▸ **EXCERTO FORNECIDO**
——

Leo Moniz, um dos músicos mais icónicos de Timor-Leste, usa a música como uma forma de resistência, identidade e inspiração. Autor de canções marcantes como “Oras To’o Ona”, que fortaleceu a luta pela independência, continua a apoiar novos talentos e a defender a valorização da música timorense.
Leopoldo Moniz dos Santos Maia, mais conhecido como Leo Moniz, nasceu em 1973, em Same. Filho de Moniz Maia (falecido) e de Leopoldina dos Santos, cresceu num ambiente musical, influenciado pelos pais e familiares que participavam em grupos corais e compunham músicas.
Leo Moniz é considerado uma figura importante no desenvolvimento e promoção da música tradicional de Timor-Leste. Ele inovou ao incorporar elementos tradicionais na música, reduzindo as barreiras entre o estilo musical local e o moderno. Além de ser músico, também é um defensor da cultura que inspira as novas gerações a proteger e promover a cultura timorense por meio da arte e da música.
Desde cedo, mostrou interesse pela música. Durante o ensino primário, em Same, já participava em atividades musicais escolares. Quando se mudou para Díli para continuar os estudos na Escola Pré-secundária SMP 1 Díli e mais tarde na Escola Pública Número 2, em Balide, formou bandas com os colegas e participou em diversas competições musicais.
“Desde pequeno, identifiquei-me com a música. Criei um grupo na escola e, juntos, participámos em concursos entre escolas. No ensino pré-secundário, permaneci ativo na música e percebi que o meu talento começou a desenvolver-se a partir daí. No entanto, as oportunidades ainda não surgiam. No secundário, continuei a formar bandas com colegas e a explorar novas oportunidades para crescer como músico”, recorda.

——

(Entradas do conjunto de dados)
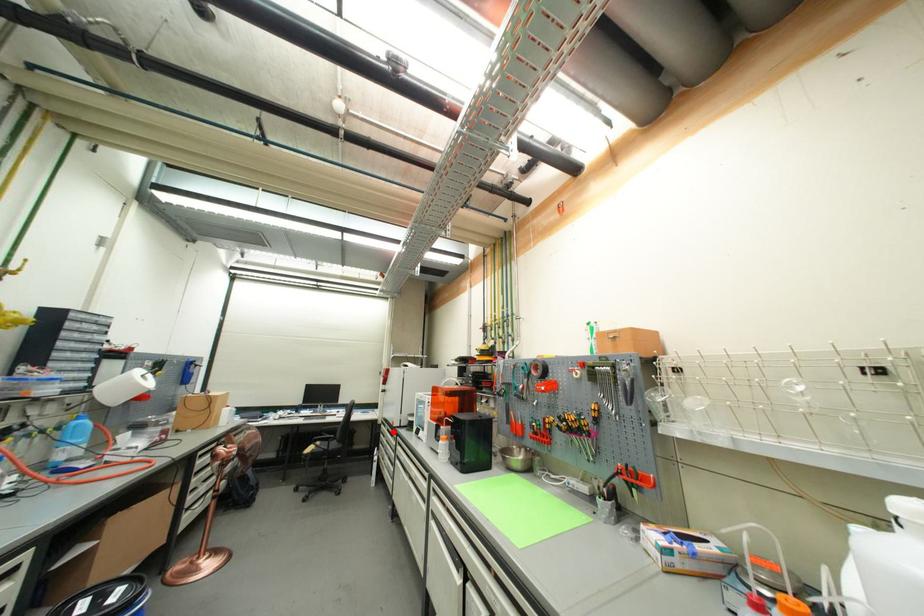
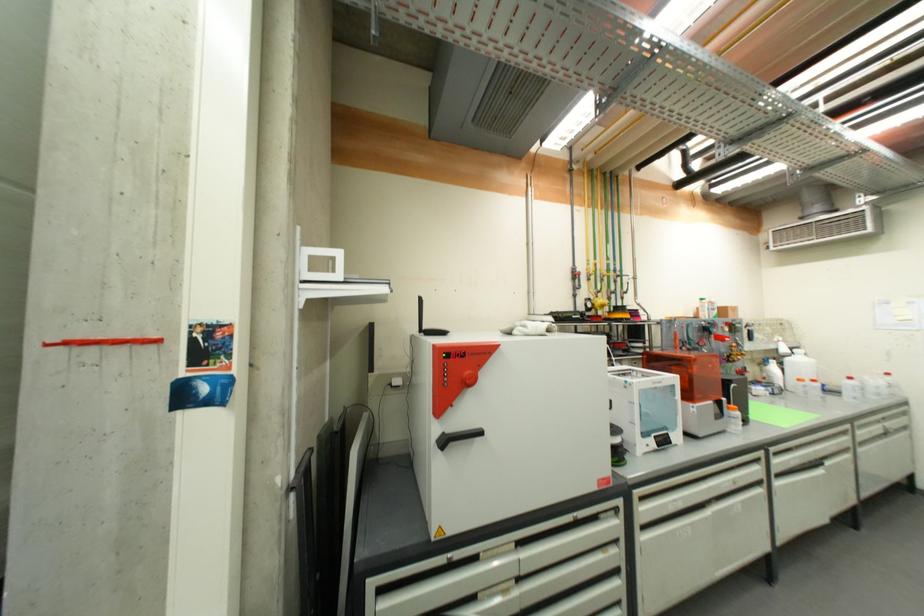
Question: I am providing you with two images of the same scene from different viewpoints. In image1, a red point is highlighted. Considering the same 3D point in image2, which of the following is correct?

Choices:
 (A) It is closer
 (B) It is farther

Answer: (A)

——

▸ **TRABALHO PEDIDO**
Transcreva na íntegra o texto sobre Leo Moniz, sem alterar nada.

▸ **RESPOSTA AO PROBLEMA**
Leo Moniz, um dos músicos mais icónicos de Timor-Leste, usa a música como uma forma de resistência, identidade e inspiração. Autor de canções marcantes como “Oras To’o Ona”, que fortaleceu a luta pela independência, continua a apoiar novos talentos e a defender a valorização da música timorense.
Leopoldo Moniz dos Santos Maia, mais conhecido como Leo Moniz, nasceu em 1973, em Same. Filho de Moniz Maia (falecido) e de Leopoldina dos Santos, cresceu num ambiente musical, influenciado pelos pais e familiares que participavam em grupos corais e compunham músicas.
Leo Moniz é considerado uma figura importante no desenvolvimento e promoção da música tradicional de Timor-Leste. Ele inovou ao incorporar elementos tradicionais na música, reduzindo as barreiras entre o estilo musical local e o moderno. Além de ser músico, também é um defensor da cultura que inspira as novas gerações a proteger e promover a cultura timorense por meio da arte e da música.
Desde cedo, mostrou interesse pela música. Durante o ensino primário, em Same, já participava em atividades musicais escolares. Quando se mudou para Díli para continuar os estudos na Escola Pré-secundária SMP 1 Díli e mais tarde na Escola Pública Número 2, em Balide, formou bandas com os colegas e participou em diversas competições musicais.
“Desde pequeno, identifiquei-me com a música. Criei um grupo na escola e, juntos, participámos em concursos entre escolas. No ensino pré-secundário, permaneci ativo na música e percebi que o meu talento começou a desenvolver-se a partir daí. No entanto, as oportunidades ainda não surgiam. No secundário, continuei a formar bandas com colegas e a explorar novas oportunidades para crescer como músico”, recorda.